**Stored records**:
* * * * *

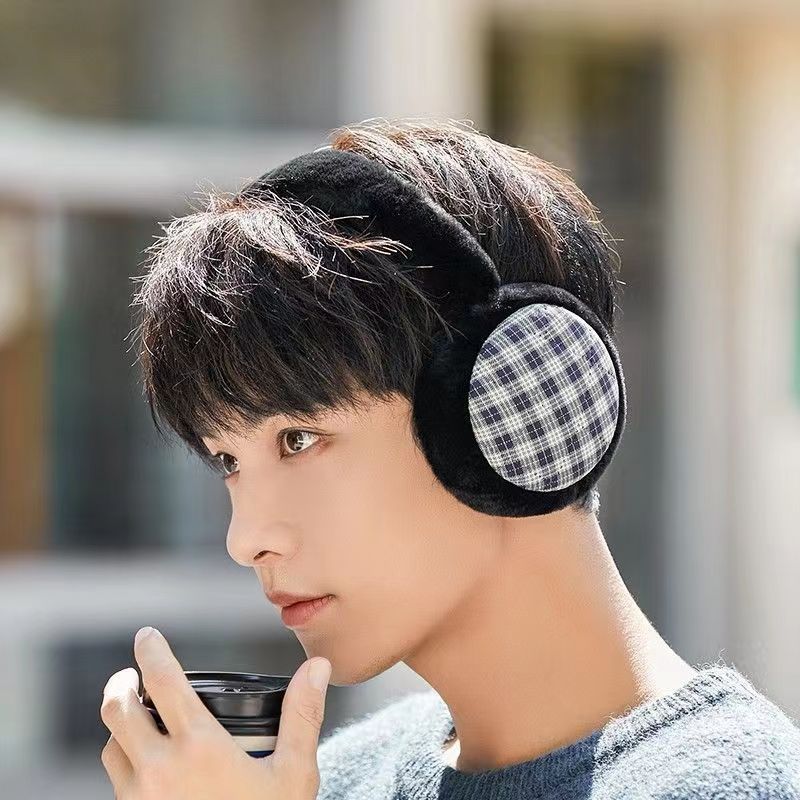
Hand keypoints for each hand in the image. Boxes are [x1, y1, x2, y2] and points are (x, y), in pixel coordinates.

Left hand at [99, 626, 330, 798]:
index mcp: (198, 747)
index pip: (162, 681)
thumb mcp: (294, 775)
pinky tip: (148, 766)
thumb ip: (303, 716)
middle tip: (131, 675)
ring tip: (139, 719)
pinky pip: (117, 784)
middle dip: (121, 684)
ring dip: (120, 727)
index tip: (146, 635)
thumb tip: (318, 668)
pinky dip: (124, 763)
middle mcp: (159, 771)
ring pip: (111, 749)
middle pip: (118, 710)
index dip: (151, 650)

* * * * *

**YOUR INSTRUCTIONS**:
Return the data exactly as it stands, minus the pictures.

**ANSWER TO THE PROBLEM**:
Hand keypoints for each hand in the image. Boxes are [x1, y1, x2, y2] and points are (x, y), in pixel coordinates.

Left hand at [99, 626, 330, 798]:
index mcp: (198, 747)
index pip: (162, 681)
thumb mcp: (294, 775)
pinky tip: (148, 766)
thumb ip: (303, 716)
middle tip: (131, 675)
ring tip: (139, 719)
pinky pip: (117, 784)
middle dip: (121, 684)
ring dip: (120, 727)
index tip: (146, 635)
thumb tip: (318, 668)
pinky dip: (124, 763)
middle mcp: (159, 771)
ring pip: (111, 749)
middle pip: (118, 710)
index dip: (151, 650)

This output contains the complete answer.